At least 10 people were killed as hundreds of protesters attempted to storm the American consulate in Karachi, Pakistan, following the assassination of Iran’s supreme leader Ali Khamenei.
Nearly 120 people sustained injuries in the southern city while demonstrators attacked UN facilities and government offices in the north of the country.
Another 12 people were also killed and about 80 wounded in clashes with police in the northern region of Gilgit-Baltistan where thousands took to the street to protest the US-Israeli strikes on Iran.
The 86-year-old supreme leader’s death in the US-Israeli strikes on Saturday drew condemnation from across the world and triggered protests in several countries, especially by Shia Muslims who revered him as a religious authority.
Iranian president Masoud Pezeshkian condemned the assassination as “a great crime”.
“God willing, we’ll never bow before America and Israel,” Mamoona Sherazi, who attended the rally in Karachi, said.
Pakistani president Asif Ali Zardari expressed “profound sorrow over the martyrdom” of Khamenei and conveyed his condolences to Tehran. “Pakistan stands with the Iranian nation in this moment of grief and shares in their loss,” his office quoted Mr Zardari as saying.
The US embassy in Pakistan said on X it was monitoring reports of ongoing demonstrations at the consulates in Karachi and Lahore, as well as calls for protests at the embassy in Islamabad and the consulate in Peshawar.

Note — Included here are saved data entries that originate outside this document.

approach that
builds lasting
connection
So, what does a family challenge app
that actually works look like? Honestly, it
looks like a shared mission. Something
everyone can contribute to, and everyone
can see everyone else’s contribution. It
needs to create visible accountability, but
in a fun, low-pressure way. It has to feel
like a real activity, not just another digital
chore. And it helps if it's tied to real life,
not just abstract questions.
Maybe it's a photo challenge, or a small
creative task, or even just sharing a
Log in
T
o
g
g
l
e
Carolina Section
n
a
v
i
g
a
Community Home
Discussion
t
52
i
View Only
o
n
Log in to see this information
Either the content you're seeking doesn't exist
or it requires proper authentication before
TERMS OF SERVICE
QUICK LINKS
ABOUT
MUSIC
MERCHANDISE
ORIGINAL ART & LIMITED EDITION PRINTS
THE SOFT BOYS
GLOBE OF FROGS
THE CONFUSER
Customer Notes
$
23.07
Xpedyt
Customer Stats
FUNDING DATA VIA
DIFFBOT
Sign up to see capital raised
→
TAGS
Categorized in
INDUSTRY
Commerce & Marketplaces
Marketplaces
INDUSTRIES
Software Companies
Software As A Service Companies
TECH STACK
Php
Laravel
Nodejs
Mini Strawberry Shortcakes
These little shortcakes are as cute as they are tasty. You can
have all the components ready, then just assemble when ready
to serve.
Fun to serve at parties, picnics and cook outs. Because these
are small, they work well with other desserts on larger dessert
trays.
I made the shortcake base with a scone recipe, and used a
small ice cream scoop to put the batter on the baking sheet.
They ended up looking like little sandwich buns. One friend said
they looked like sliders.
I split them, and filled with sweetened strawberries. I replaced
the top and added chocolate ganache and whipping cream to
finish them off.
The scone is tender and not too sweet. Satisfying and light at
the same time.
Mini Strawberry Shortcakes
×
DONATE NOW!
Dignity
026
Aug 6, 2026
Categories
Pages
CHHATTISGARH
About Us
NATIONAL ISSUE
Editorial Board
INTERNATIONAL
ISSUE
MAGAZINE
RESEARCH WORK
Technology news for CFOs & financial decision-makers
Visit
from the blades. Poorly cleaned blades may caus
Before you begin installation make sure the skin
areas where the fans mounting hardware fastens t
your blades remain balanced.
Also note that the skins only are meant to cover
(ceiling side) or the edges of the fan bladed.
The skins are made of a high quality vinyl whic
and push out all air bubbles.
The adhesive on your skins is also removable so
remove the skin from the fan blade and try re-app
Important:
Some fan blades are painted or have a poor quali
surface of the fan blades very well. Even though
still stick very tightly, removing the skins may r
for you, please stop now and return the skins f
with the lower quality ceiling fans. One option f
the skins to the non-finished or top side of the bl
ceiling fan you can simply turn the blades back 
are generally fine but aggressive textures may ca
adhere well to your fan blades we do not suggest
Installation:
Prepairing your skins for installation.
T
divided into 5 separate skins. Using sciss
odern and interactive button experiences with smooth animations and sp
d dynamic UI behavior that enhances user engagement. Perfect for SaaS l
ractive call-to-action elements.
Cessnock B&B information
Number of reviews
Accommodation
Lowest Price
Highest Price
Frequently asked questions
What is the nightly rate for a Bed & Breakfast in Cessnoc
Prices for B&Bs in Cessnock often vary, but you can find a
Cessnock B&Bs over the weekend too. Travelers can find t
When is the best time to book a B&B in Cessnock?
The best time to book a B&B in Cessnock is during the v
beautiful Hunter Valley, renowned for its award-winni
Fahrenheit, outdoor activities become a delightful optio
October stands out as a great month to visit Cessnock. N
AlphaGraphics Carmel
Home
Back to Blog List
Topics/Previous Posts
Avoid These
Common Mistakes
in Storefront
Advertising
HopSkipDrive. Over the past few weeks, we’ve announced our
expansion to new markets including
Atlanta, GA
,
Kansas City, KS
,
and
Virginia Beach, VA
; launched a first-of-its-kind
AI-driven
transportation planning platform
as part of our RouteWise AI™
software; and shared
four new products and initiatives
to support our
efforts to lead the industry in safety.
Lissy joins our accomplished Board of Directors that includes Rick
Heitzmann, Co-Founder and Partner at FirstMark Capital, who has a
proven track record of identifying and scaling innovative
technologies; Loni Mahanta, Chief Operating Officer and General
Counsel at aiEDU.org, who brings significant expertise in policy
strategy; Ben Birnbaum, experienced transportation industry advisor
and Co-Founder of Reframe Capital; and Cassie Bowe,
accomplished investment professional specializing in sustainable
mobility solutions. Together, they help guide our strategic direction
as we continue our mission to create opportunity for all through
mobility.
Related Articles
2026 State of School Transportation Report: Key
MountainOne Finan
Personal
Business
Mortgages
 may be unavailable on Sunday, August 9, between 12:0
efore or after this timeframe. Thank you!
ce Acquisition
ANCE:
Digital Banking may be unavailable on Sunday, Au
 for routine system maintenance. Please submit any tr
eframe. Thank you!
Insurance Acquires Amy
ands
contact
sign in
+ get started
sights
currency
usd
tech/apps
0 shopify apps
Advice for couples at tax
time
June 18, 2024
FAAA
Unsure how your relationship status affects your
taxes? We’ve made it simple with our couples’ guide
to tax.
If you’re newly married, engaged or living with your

The clashes prompted interior minister Mohsin Naqvi to appeal for calm. “Following the martyrdom of Ayatollah Khamenei, every citizen of Pakistan shares in the grief of the people of Iran,” he said in a statement urging the public not to take the law into their hands and to demonstrate peacefully.
The provincial government of Sindh, of which Karachi is the capital, warned the people against engaging in violence.
In Iraq, security forces fired teargas at protesters who attempted to enter the fortified Green Zone, the home of the American embassy in Baghdad.
Protesters waving flags of pro-Iranian armed groups reportedly hurled stones at security forces as tensions flared in Baghdad. The protests weren’t confined to the capital, local media reported, with demonstrations also breaking out across southern Iraq.
In South Asia, Shia mourners took to the streets to express grief and anger over the assassination of Khamenei. In India’s restive Himalayan territory of Kashmir, home to an estimated 1.5 million Shias, tens of thousands of protesters were seen beating their chests in mourning as they chanted, “Death to America” and “Death to Israel”.
In the Indian capital Delhi, Shia mourners shouted slogans against the Donald Trump administration as they mourned Khamenei’s death.
Khamenei’s death marked the launch of the second US-Israeli attack on Iran in eight months.
Alongside the supreme leader, who state television said died early on Saturday, the US-Israeli attack killed several political and military leaders as well as over 100 schoolgirls, Iranian officials said.
Khamenei, who took power in 1989 after Ayatollah Ruhollah Khomeini’s death, had final authority over Iran’s political and military apparatus.
Iran vowed to launch its “most intense offensive operation” against Israeli and American targets to avenge the supreme leader’s death.
“You’ve crossed our red line and must pay the price,” parliament’s speaker, Mohammad Bagher Qalibaf, said. “We will deliver such devastating blows that you yourselves will be driven to beg.”
Mr Trump had warned that Iran would be hit “with a force that has never been seen before” if it retaliated against the attack. However Iranian forces promptly launched missiles and drones at Israel and at American military facilities across Bahrain, Iraq, Jordan, Kuwait, Qatar, Saudi Arabia, and the UAE.
Israel said it intercepted many of the dozens of missiles fired at it. The medical emergency service Magen David Adom said a woman died after being wounded in a strike near Tel Aviv.
Meanwhile, Thailand said it was readying to evacuate some 110,000 of its citizens from the Middle East by military or charter flights as the situation continued to escalate.
“We have to check the closure of airspace, whether we need to evacuate them to the third country first,” prime minister Anutin Charnvirakul said.
“The Thai government will do everything to bring Thai citizens back safely. If they want to return, we will take them back.”
The war disrupted flights across the Gulf due to airspace closure, leaving thousands of passengers stranded across the region.